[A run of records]
◆ ◆ ◆ ◆ ◆ ◆ ◆
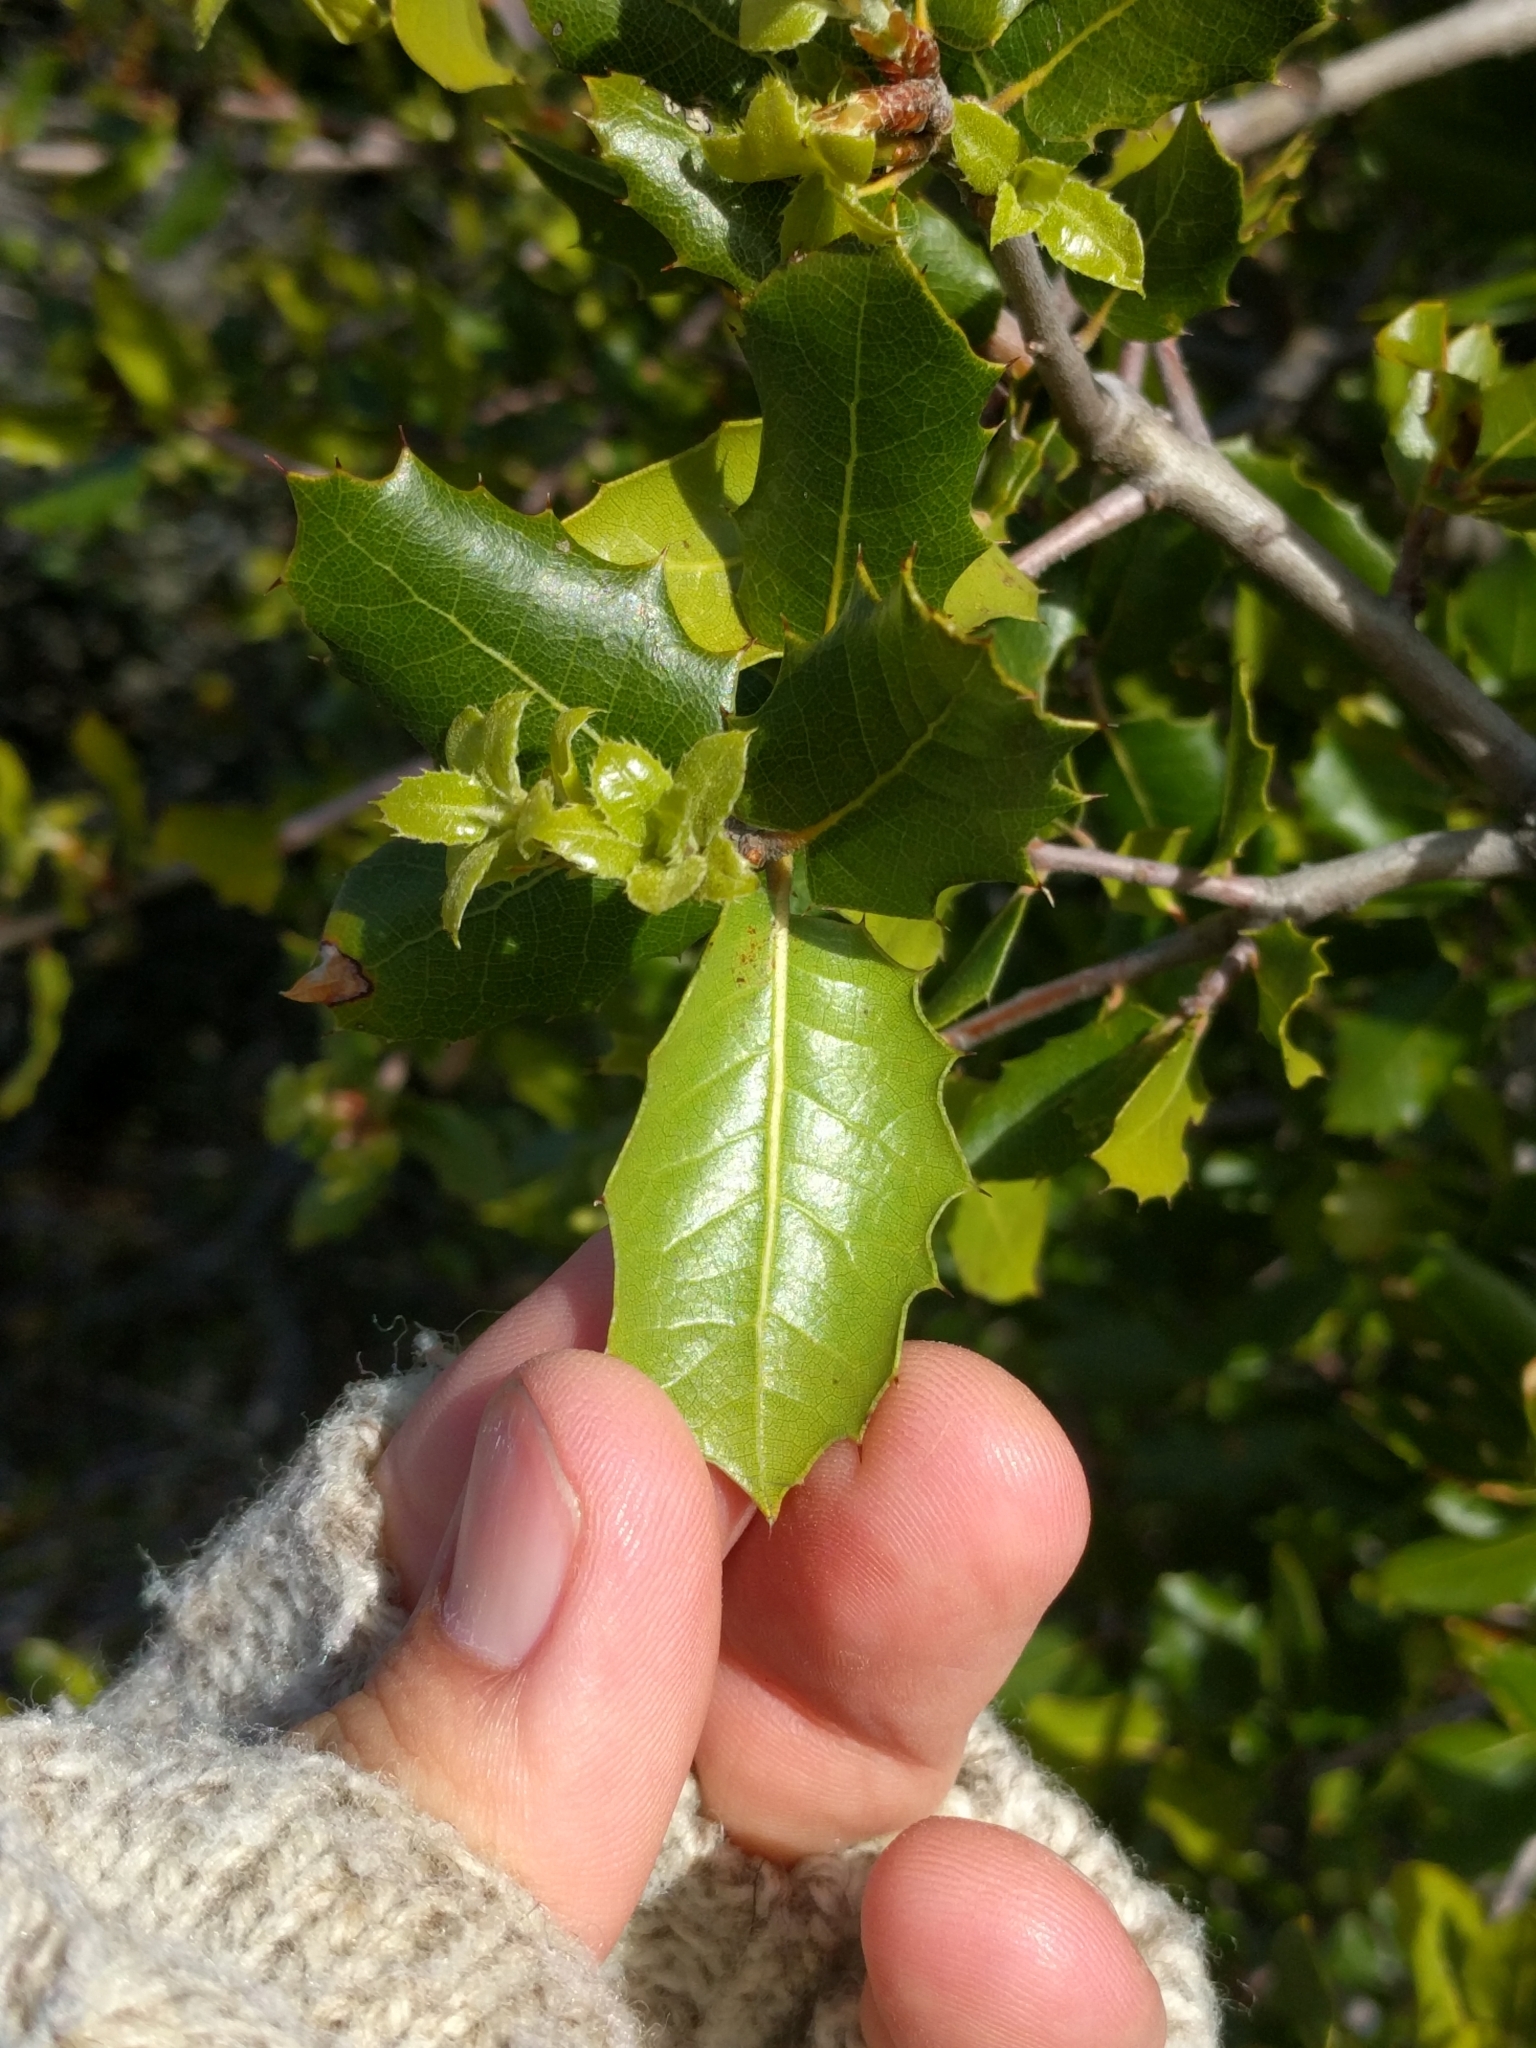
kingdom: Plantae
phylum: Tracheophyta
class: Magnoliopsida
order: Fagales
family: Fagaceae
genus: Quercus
◆ ◆ ◆ ◆ ◆ ◆ ◆
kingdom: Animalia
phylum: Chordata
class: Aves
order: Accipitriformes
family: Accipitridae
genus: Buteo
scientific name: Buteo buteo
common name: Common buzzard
◆ ◆ ◆ ◆ ◆ ◆ ◆
* [Requirement]: Can you rewrite the data starting with the line with "kingdom: Animalia" and going on through the line with "common name: Common buzzard", replacing "scientific name" with "binomial name" and leaving everything else unchanged?

* [Finished exercise]:
kingdom: Animalia
phylum: Chordata
class: Aves
order: Accipitriformes
family: Accipitridae
genus: Buteo
binomial name: Buteo buteo
common name: Common buzzard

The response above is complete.